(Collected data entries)
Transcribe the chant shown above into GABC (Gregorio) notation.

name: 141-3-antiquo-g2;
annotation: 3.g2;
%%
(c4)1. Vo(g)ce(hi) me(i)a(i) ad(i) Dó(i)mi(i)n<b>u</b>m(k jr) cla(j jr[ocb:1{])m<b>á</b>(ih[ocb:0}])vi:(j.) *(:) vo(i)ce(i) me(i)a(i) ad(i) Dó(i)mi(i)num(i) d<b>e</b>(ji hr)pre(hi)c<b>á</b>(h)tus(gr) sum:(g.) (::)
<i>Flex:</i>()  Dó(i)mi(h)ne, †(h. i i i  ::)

### [Your objective]
Return the lines above exactly, starting at the line that contains "name: 141-3-antiquo-g2;" and ending at the last line of the records, with both ends included.

### [Final result]
name: 141-3-antiquo-g2;
annotation: 3.g2;
%%
(c4)1. Vo(g)ce(hi) me(i)a(i) ad(i) Dó(i)mi(i)n<b>u</b>m(k jr) cla(j jr[ocb:1{])m<b>á</b>(ih[ocb:0}])vi:(j.) *(:) vo(i)ce(i) me(i)a(i) ad(i) Dó(i)mi(i)num(i) d<b>e</b>(ji hr)pre(hi)c<b>á</b>(h)tus(gr) sum:(g.) (::)
<i>Flex:</i>()  Dó(i)mi(h)ne, †(h. i i i  ::)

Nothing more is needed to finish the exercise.